Great information, and I had not come across that calculator/article before. I agree with you on the hot start being more practical - too many times did I overcook via the cold start due to moving onto something else for too long while waiting for the water to boil.

A wine (or beer) tasting would be fun, and likely easy to find volunteers. At the 2015 JMP Discovery Summit, one of the talks was on blending wine: https://community.jmp.com/docs/DOC-7756

Thanks for the comment!

Staff

Ryan Lekivetz wrote:

I've been eggasperated by many hard-to-peel eggs, so it's definitely not a yolking matter =)

Thanks for the comment!

Visitor

Bill Worley wrote:

Hey Ryan,

I was showing my wife your blog post and asking her how she starts her hard-boiled eggs. She is a cold starter. I will try to convert her based on your analysis. :-)

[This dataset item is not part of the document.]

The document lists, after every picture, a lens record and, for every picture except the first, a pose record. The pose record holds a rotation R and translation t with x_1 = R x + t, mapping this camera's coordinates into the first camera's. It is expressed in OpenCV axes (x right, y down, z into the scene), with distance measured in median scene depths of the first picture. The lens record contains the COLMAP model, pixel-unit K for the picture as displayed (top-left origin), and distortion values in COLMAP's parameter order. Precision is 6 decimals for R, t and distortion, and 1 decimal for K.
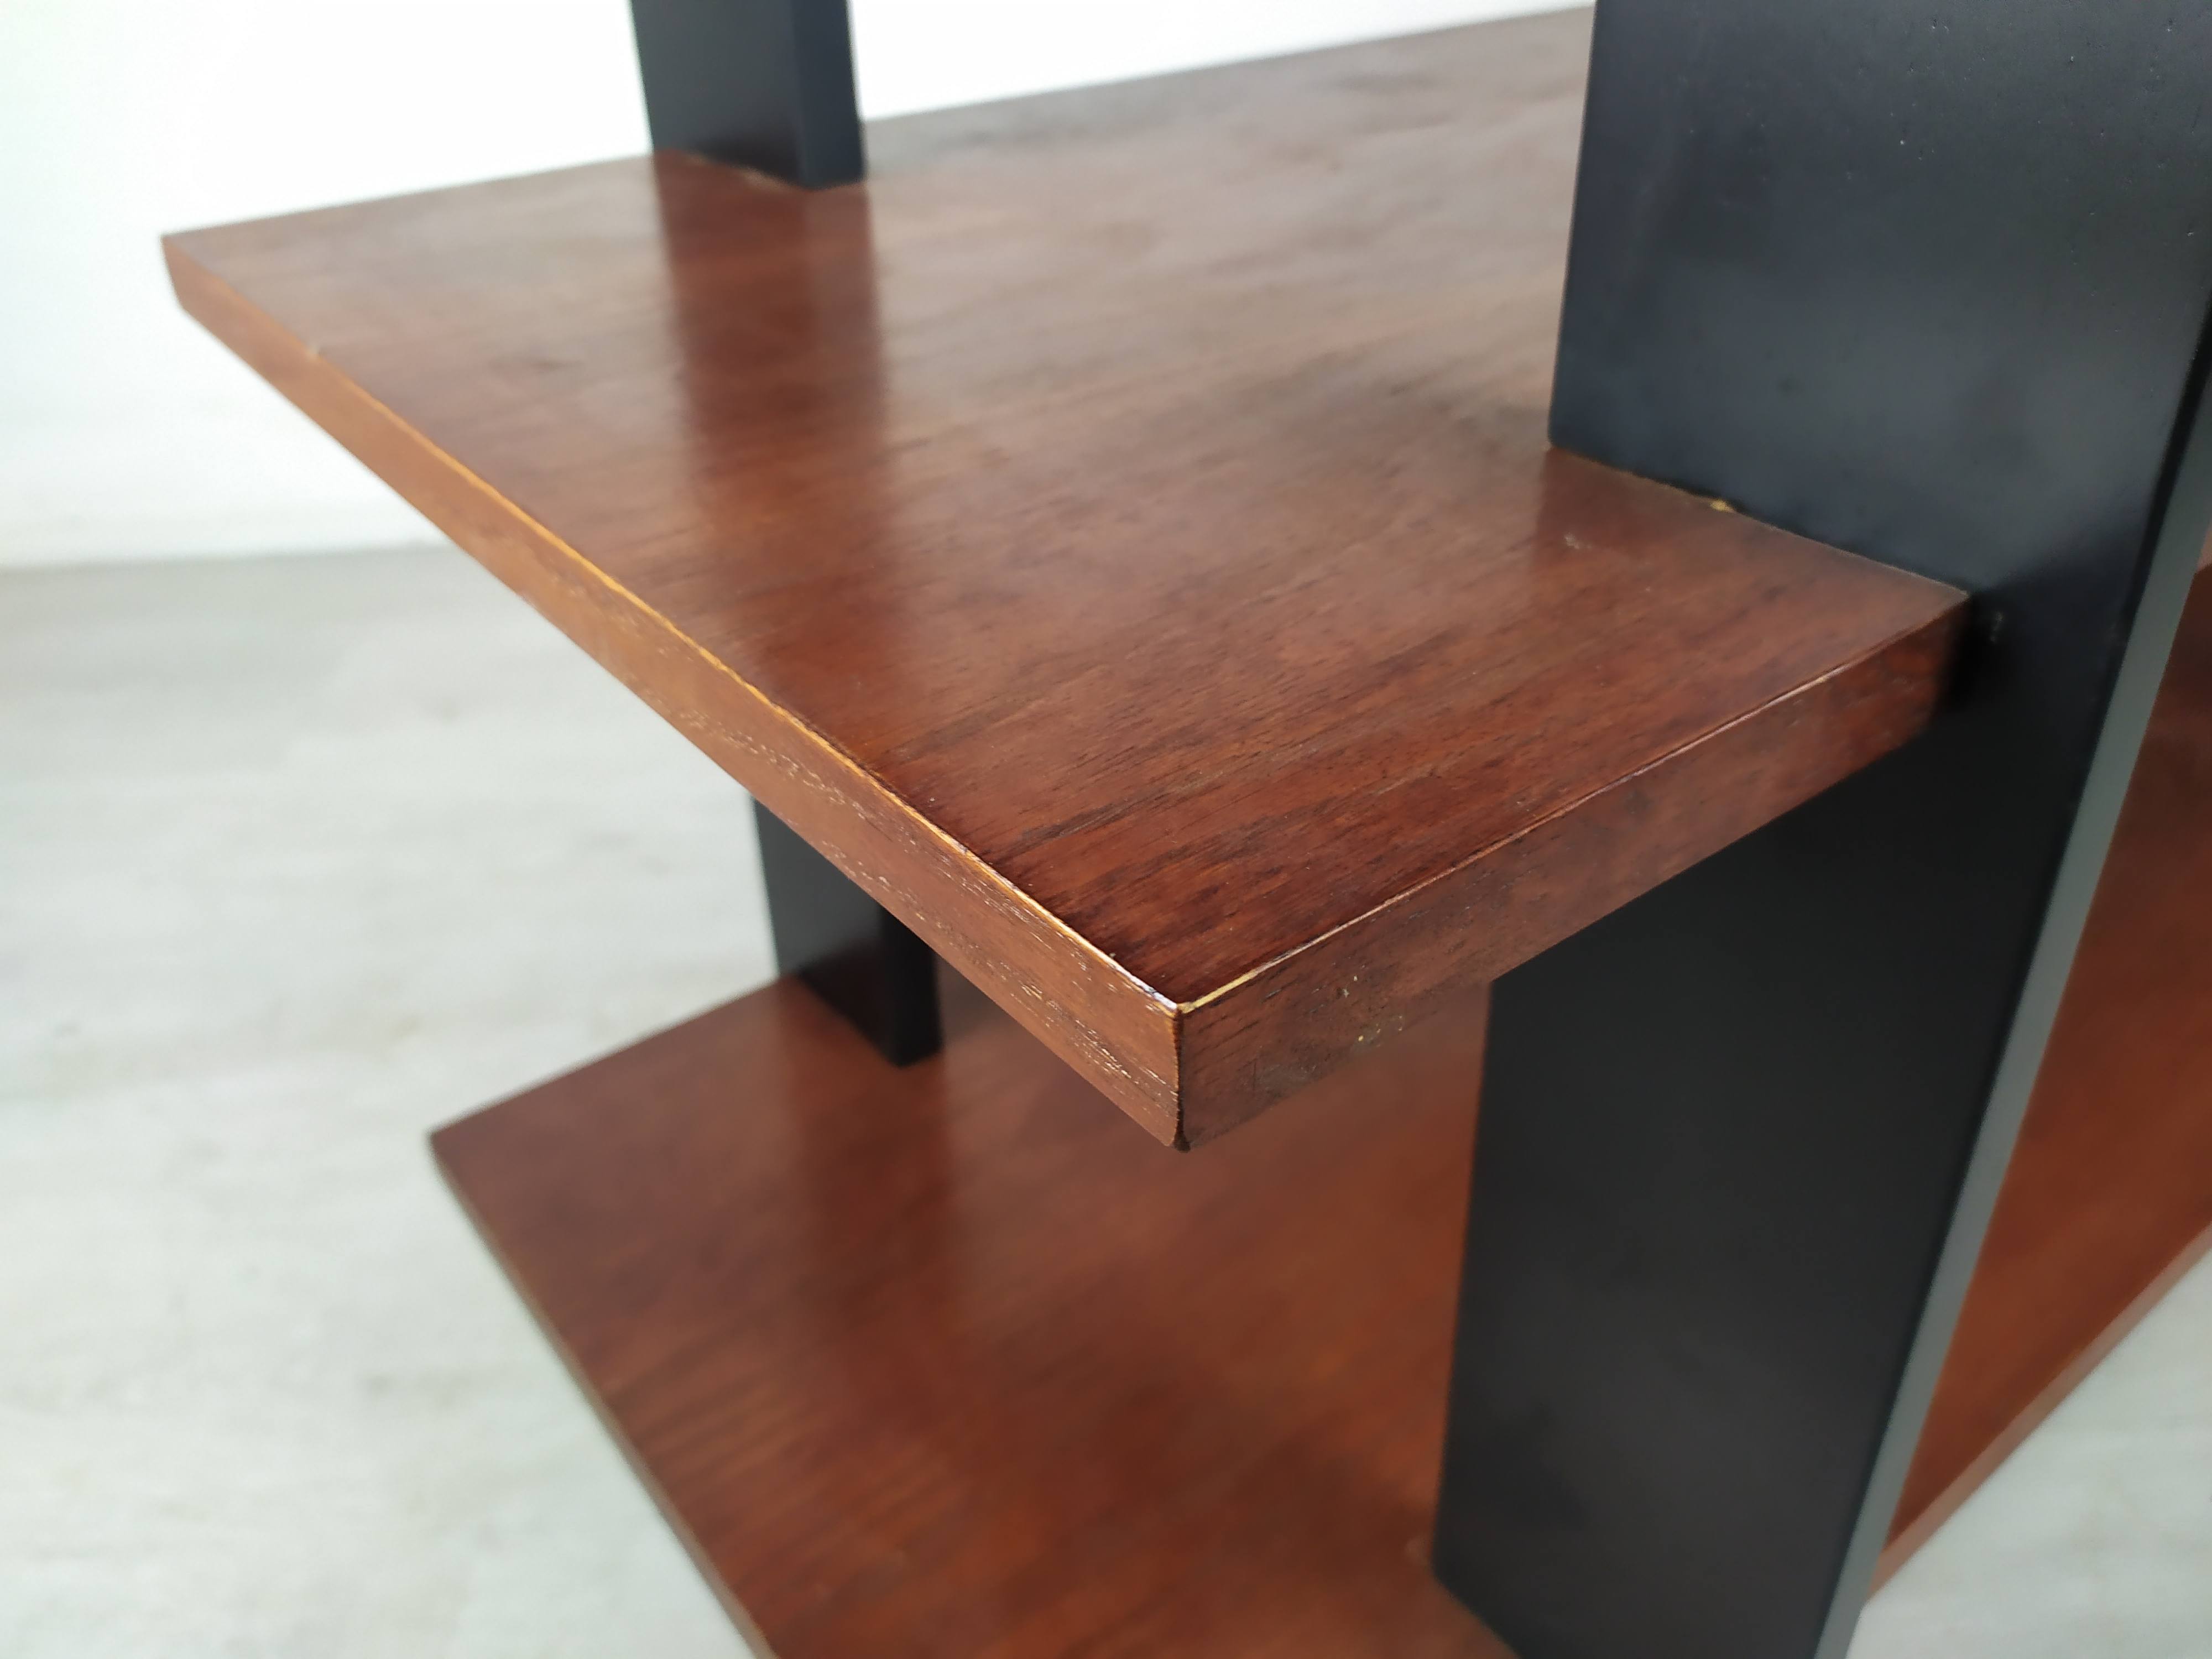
lens RADIAL K [[1707.3, 0, 1088.0], [0, 1707.3, 835.9], [0, 0, 1]] dist [0.026497, -0.015249]
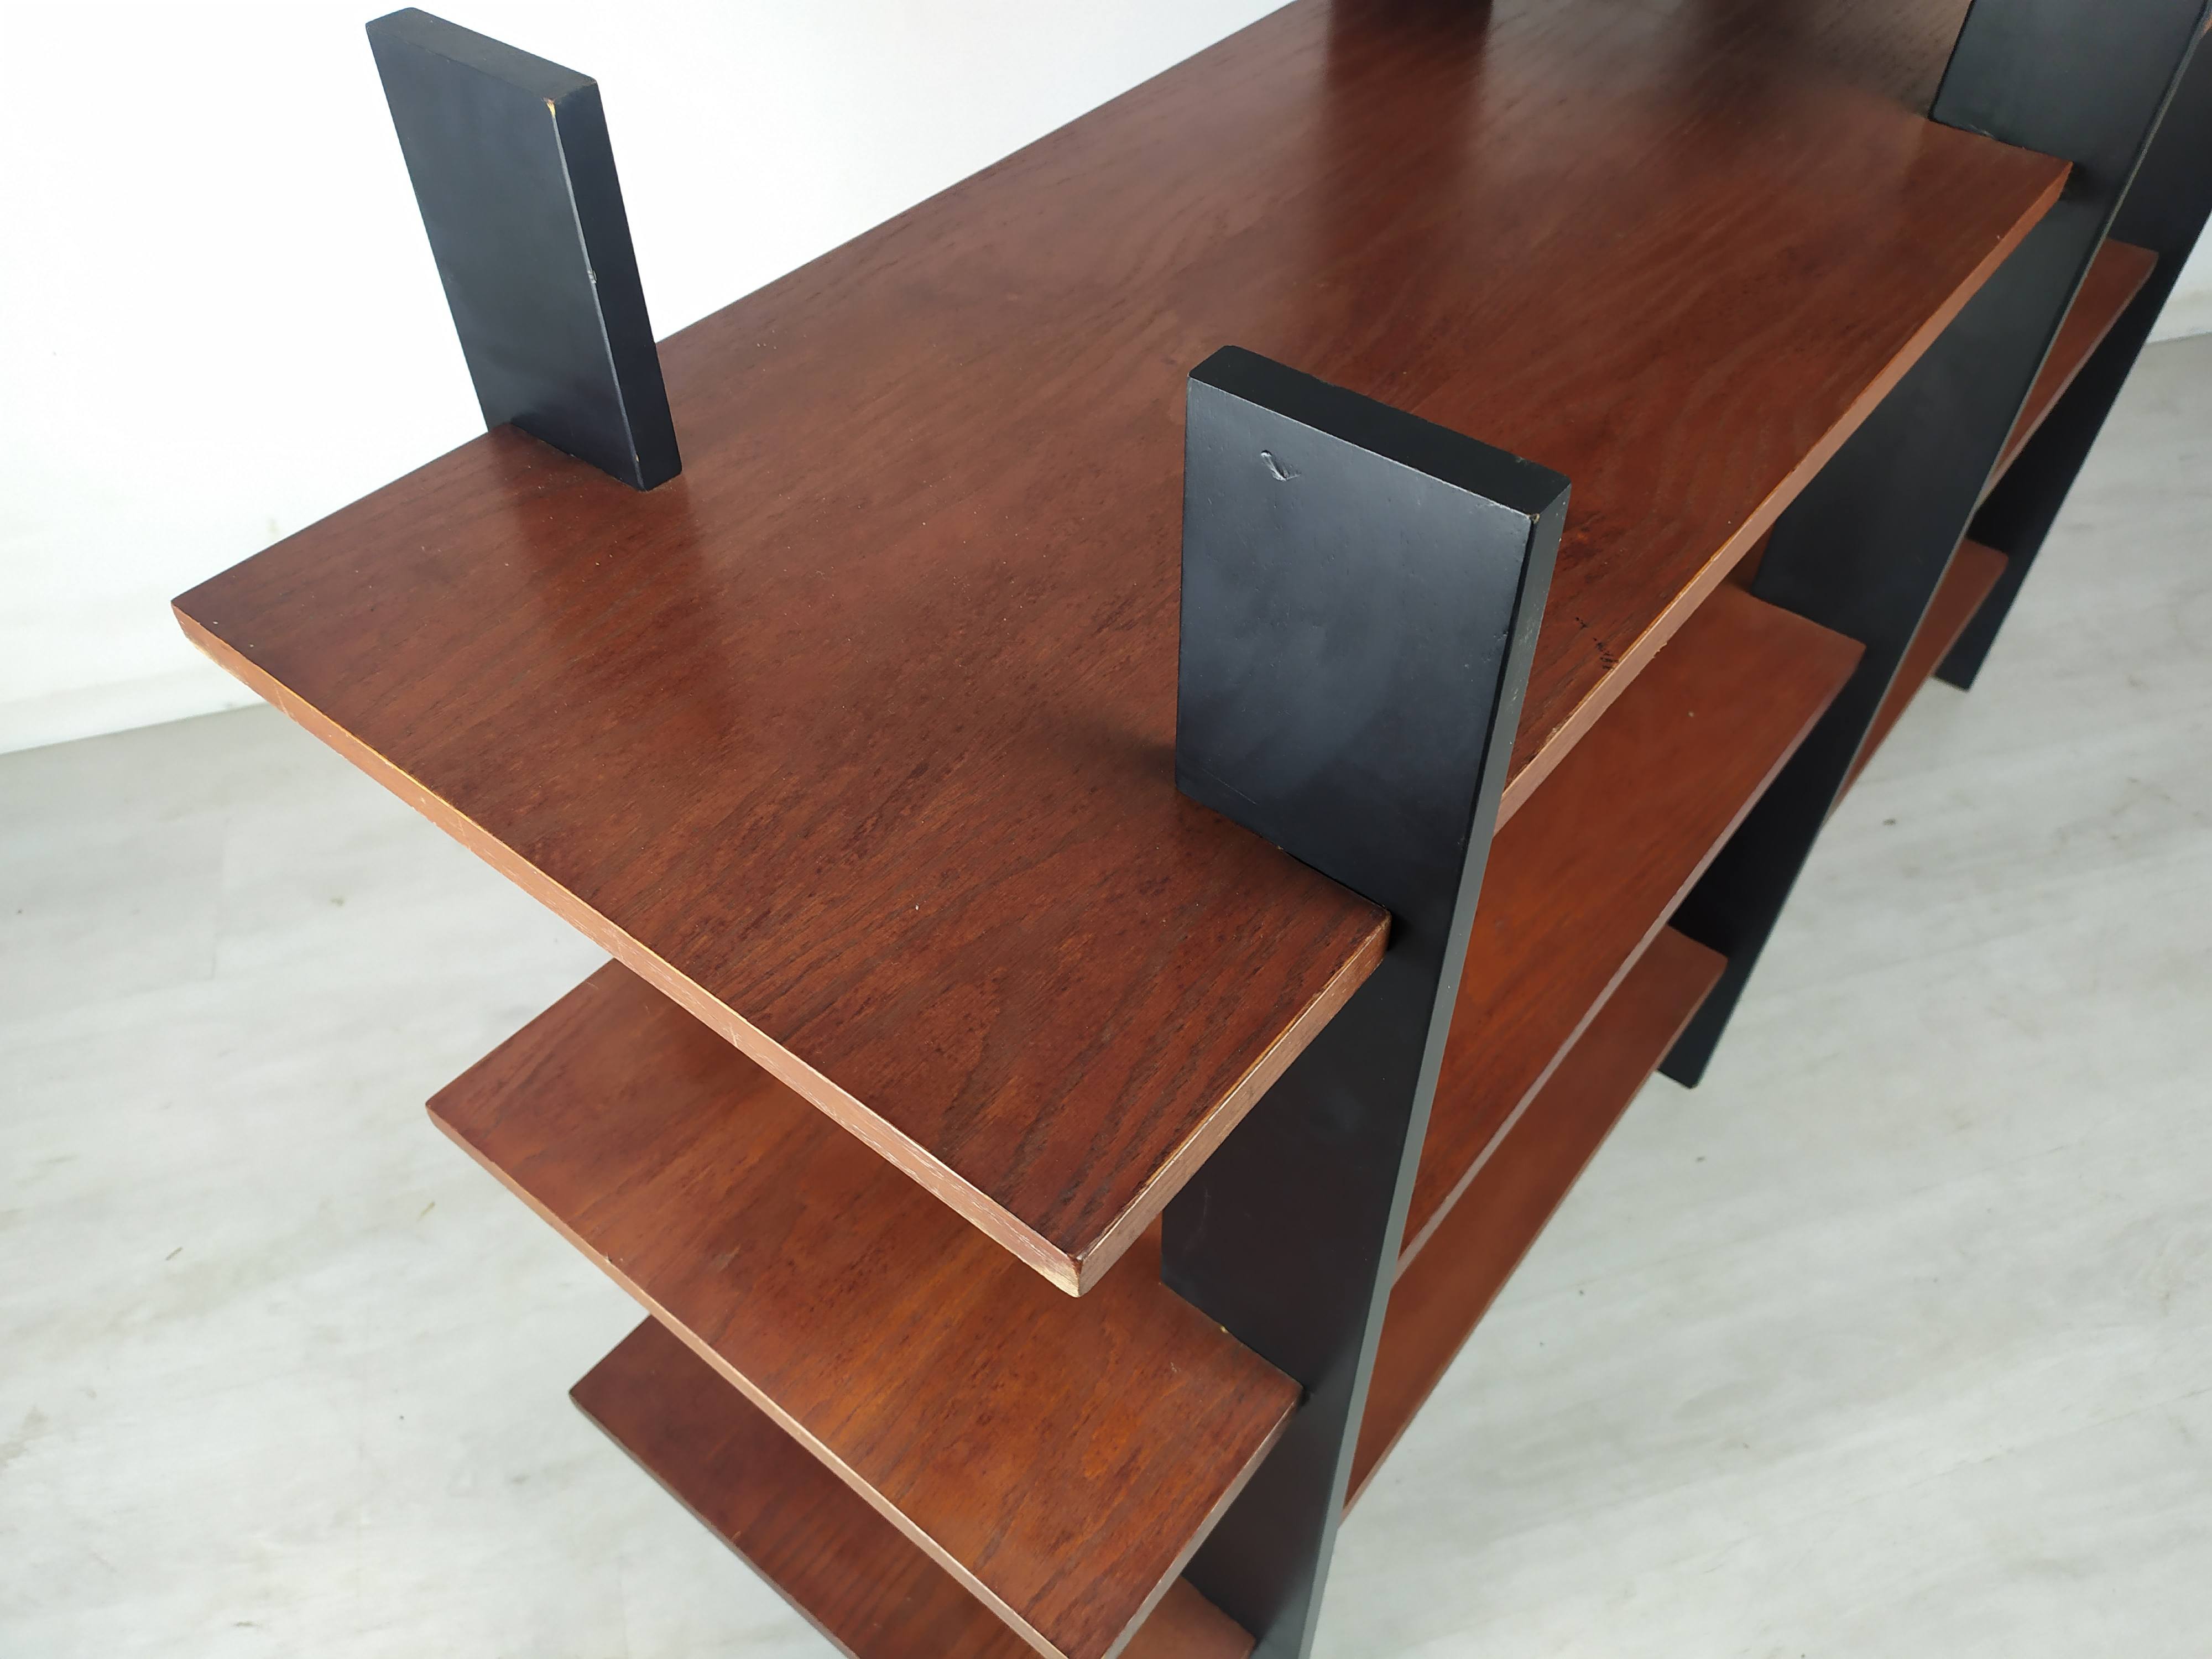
lens RADIAL K [[1707.3, 0, 1083.0], [0, 1707.3, 849.4], [0, 0, 1]] dist [0.026497, -0.015249]
pose [[0.972545, -0.154104, 0.174382, -0.089501], [0.104050, 0.958206, 0.266485, -0.703220], [-0.208160, -0.241024, 0.947933, -0.575059]]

One more variable you might consider is whether or not to bring the eggs to room temperature before starting to cook them. My wife brings the eggs to room temperature or almost anyway. Most of the time the eggs are easy to peel, but we also peel them under running water which seems to help.

Thanks for sharing!

Visitor

Foodie wrote:

Absolutely genius eggsperiment! Never thought there will be a scientific way to prove these theories.

I followed the perfect time for boiled eggs cooking guide as the chart helped me pick the right cooking time.

Level I

Great experiment. According to my experience with boiled eggs, it is true that it is easily peel the eggs into the already boiling water. The next step is to use a water bath or put it in the refrigerator to get good results.